TASK PROMPT
Output each entry exactly; skip nothing.

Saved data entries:
· · · · ·

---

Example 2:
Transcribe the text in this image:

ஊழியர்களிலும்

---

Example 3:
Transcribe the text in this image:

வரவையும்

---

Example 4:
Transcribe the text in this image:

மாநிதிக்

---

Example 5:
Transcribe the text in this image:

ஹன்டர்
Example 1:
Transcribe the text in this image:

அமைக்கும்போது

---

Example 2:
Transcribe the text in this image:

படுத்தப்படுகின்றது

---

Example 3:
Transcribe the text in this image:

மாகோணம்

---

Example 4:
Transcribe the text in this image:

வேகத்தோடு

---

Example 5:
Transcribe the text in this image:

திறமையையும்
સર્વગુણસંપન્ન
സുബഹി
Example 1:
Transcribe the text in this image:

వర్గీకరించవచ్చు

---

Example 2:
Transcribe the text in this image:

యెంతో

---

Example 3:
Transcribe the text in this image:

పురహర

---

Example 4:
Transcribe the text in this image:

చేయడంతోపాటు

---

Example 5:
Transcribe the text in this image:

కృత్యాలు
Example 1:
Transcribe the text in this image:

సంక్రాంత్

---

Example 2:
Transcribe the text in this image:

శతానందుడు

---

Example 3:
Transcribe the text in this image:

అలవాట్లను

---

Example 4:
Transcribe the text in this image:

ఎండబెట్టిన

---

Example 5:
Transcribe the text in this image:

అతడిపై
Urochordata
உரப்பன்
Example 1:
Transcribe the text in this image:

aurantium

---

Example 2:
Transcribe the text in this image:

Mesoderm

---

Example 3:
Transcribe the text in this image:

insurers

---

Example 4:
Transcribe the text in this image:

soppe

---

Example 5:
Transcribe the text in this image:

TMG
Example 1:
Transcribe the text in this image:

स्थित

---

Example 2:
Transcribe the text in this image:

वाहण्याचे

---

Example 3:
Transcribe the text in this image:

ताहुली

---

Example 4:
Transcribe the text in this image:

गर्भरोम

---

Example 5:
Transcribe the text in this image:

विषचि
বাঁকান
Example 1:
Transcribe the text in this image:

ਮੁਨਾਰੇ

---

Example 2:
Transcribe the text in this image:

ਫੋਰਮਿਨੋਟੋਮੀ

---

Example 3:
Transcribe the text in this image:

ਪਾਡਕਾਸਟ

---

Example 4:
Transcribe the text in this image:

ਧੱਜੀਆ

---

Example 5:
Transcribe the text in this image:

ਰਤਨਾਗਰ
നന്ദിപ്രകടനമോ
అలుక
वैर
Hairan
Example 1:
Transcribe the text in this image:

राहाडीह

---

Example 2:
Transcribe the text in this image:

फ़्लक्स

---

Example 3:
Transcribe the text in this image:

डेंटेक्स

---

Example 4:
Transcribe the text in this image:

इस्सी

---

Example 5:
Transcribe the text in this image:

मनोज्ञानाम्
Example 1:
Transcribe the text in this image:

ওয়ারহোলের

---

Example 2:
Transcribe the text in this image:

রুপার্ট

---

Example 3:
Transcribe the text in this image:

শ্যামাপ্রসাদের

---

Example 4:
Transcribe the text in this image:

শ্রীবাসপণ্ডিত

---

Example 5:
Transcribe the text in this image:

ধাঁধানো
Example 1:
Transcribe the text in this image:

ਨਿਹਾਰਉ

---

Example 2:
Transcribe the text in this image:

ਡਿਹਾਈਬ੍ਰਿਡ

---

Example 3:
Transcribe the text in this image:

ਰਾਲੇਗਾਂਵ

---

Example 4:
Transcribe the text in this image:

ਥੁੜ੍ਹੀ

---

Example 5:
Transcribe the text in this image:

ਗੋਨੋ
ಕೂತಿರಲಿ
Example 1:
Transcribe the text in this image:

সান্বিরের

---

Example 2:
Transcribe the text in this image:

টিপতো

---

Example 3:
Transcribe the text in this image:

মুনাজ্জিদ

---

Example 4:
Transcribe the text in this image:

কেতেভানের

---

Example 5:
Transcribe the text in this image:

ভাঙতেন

· · · · ·

TASK OUTPUT
---

Example 2:
Transcribe the text in this image:

ஊழியர்களிலும்

---

Example 3:
Transcribe the text in this image:

வரவையும்

---

Example 4:
Transcribe the text in this image:

மாநிதிக்

---

Example 5:
Transcribe the text in this image:

ஹன்டர்
Example 1:
Transcribe the text in this image:

அமைக்கும்போது

---

Example 2:
Transcribe the text in this image:

படுத்தப்படுகின்றது

---

Example 3:
Transcribe the text in this image:

மாகோணம்

---

Example 4:
Transcribe the text in this image:

வேகத்தோடு

---

Example 5:
Transcribe the text in this image:

திறமையையும்
સર્વગુણસંપન્ન
സുബഹി
Example 1:
Transcribe the text in this image:

వర్గీకరించవచ్చు

---

Example 2:
Transcribe the text in this image:

యెంతో

---

Example 3:
Transcribe the text in this image:

పురహర

---

Example 4:
Transcribe the text in this image:

చేయడంతోపాటు

---

Example 5:
Transcribe the text in this image:

కృత్యాలు
Example 1:
Transcribe the text in this image:

సంక్రాంత్

---

Example 2:
Transcribe the text in this image:

శతానందుడు

---

Example 3:
Transcribe the text in this image:

అలవాట్లను

---

Example 4:
Transcribe the text in this image:

ఎండబెట్టిన

---

Example 5:
Transcribe the text in this image:

అతడిపై
Urochordata
உரப்பன்
Example 1:
Transcribe the text in this image:

aurantium

---

Example 2:
Transcribe the text in this image:

Mesoderm

---

Example 3:
Transcribe the text in this image:

insurers

---

Example 4:
Transcribe the text in this image:

soppe

---

Example 5:
Transcribe the text in this image:

TMG
Example 1:
Transcribe the text in this image:

स्थित

---

Example 2:
Transcribe the text in this image:

वाहण्याचे

---

Example 3:
Transcribe the text in this image:

ताहुली

---

Example 4:
Transcribe the text in this image:

गर्भरोम

---

Example 5:
Transcribe the text in this image:

विषचि
বাঁকান
Example 1:
Transcribe the text in this image:

ਮੁਨਾਰੇ

---

Example 2:
Transcribe the text in this image:

ਫੋਰਮਿਨੋਟੋਮੀ

---

Example 3:
Transcribe the text in this image:

ਪਾਡਕਾਸਟ

---

Example 4:
Transcribe the text in this image:

ਧੱਜੀਆ

---

Example 5:
Transcribe the text in this image:

ਰਤਨਾਗਰ
നന്ദിപ്രകടനമോ
అలుక
वैर
Hairan
Example 1:
Transcribe the text in this image:

राहाडीह

---

Example 2:
Transcribe the text in this image:

फ़्लक्स

---

Example 3:
Transcribe the text in this image:

डेंटेक्स

---

Example 4:
Transcribe the text in this image:

इस्सी

---

Example 5:
Transcribe the text in this image:

मनोज्ञानाम्
Example 1:
Transcribe the text in this image:

ওয়ারহোলের

---

Example 2:
Transcribe the text in this image:

রুপার্ট

---

Example 3:
Transcribe the text in this image:

শ্যামাপ্রসাদের

---

Example 4:
Transcribe the text in this image:

শ্রীবাসপণ্ডিত

---

Example 5:
Transcribe the text in this image:

ধাঁধানো
Example 1:
Transcribe the text in this image:

ਨਿਹਾਰਉ

---

Example 2:
Transcribe the text in this image:

ਡਿਹਾਈਬ੍ਰਿਡ

---

Example 3:
Transcribe the text in this image:

ਰਾਲੇਗਾਂਵ

---

Example 4:
Transcribe the text in this image:

ਥੁੜ੍ਹੀ

---

Example 5:
Transcribe the text in this image:

ਗੋਨੋ
ಕೂತಿರಲಿ
Example 1:
Transcribe the text in this image:

সান্বিরের

---

Example 2:
Transcribe the text in this image:

টিপতো

---

Example 3:
Transcribe the text in this image:

মুনাজ্জিদ

---

Example 4:
Transcribe the text in this image:

কেতেভানের

---

Example 5:
Transcribe the text in this image:

ভাঙতেন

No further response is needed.